After his speech to the Wildcats, Newman met separately with 10 team leaders. Together, they set out to come up with four to five words that "identify who this team really is," which will be written onto the sledgehammer as a reminder.
Newman said the first word that came up, unanimously, was "family." It spoke to him about the quality of leaders on the team and the state of the program as a whole.
"They said 'family' has to go on there. That, to me, is one of those signs that you're in the right place. It wasn't 'win.' It wasn't 'undefeated.' It wasn't 'champion.' It was family. First one," he said. "These leaders are hungry, and they care deeply about the tradition about this program being a family."
This reinforced Newman's favorite part of the job: The relationships. Though his busy schedule keeps him from being at any one place for extended periods of time, he keeps in constant contact with players. Even when the season ends, good or bad, he hears from them, and vice versa.
Recently, he experienced what he views as perfect example of this.
Part of North Dakota State and Alabama's programs, Newman entered this past season working for the two reigning national champions of the FCS and FBS, respectively. The Bison entered the season having won six of the last seven FCS titles, while the Crimson Tide had won five of the last nine at the FBS level. Both made it to their title games again with undefeated records.
North Dakota State, with Newman on its sidelines, went on to win its seventh title in eight years. Alabama, however, fell in a lopsided game against Clemson. The next day, however, Newman's phone started buzzing with texts from both teams. The messages were similar in tone, too.
"Not a single message from the Bison had anything to do with winning or losing. Not a single message from Alabama players had anything to do with winning or losing. It was all about the brotherhood, it was the love, it was the family, it was, 'Man, what a great year.' It was all about relationships," he said. "It's those types of moments when you realize you're with the right programs and the right people, when people realize it's bigger than winning and losing."
Newman said he knows, without a single doubt, Klieman will create the same culture at K-State. Newman saw it his first day in Manhattan.
While the two walked through the Student-Athlete Enhancement Center in Vanier, Newman said Klieman spotted one of his players. Immediately, Klieman walked away from Newman and toward the player to put his arm around him and ask how he was doing.
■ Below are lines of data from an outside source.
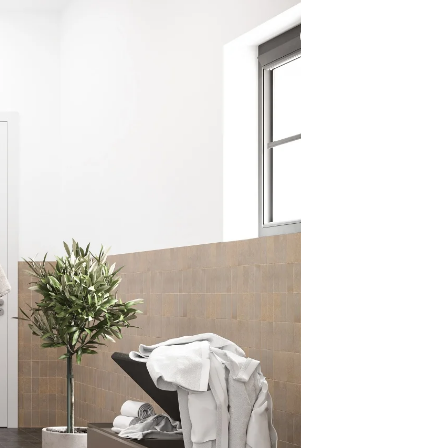
s avec LO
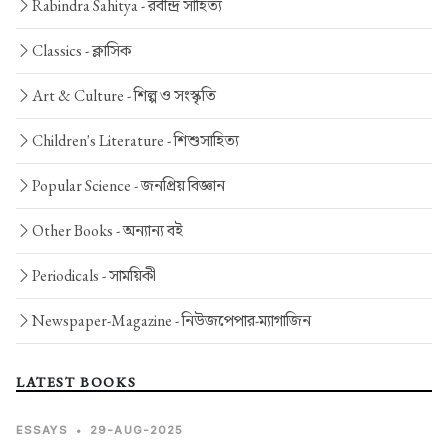
Rabindra Sahitya -
রবীন্দ্র সাহিত্য
Classics -
ক্লাসিক
Art & Culture -
শিল্প ও সংস্কৃতি
Children's Literature -
শিশুসাহিত্য
Popular Science -
জনপ্রিয় বিজ্ঞান
Other Books -
অন্যান্য বই
Periodicals -
সাময়িকী
Newspaper-Magazine -
নিউজপেপার-ম্যাগাজিন
LATEST BOOKS
ESSAYS
•
29-AUG-2025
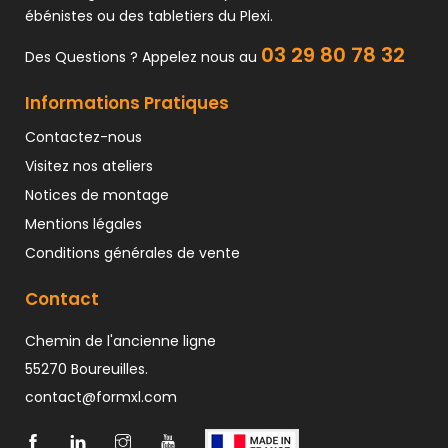
ébénistes ou des tabletiers du Plexi.
03 29 80 78 32
Des Questions ? Appelez nous au
Informations Pratiques
Contactez-nous
Visitez nos ateliers
Notices de montage
Mentions légales
Conditions générales de vente
Contact
Chemin de l'ancienne ligne
55270 Boureuilles.
contact@formxl.com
"You would have thought he'd been the coach there for years," Newman said, who will return periodically to Manhattan to speak to the team and work individually with players. "I think what (the players are) realizing is this university picked the right guy. If there's anything I could say to the fans, it's that I can't wait for them to continue to know more and more about Coach Klieman's heart… because you got the right guy.
"I couldn't be any more fired up about the opportunity to be part of the program. I can't wait for the fans to watch him embrace these players and these players to embrace him, as the next chapters of the Kansas State football program are written."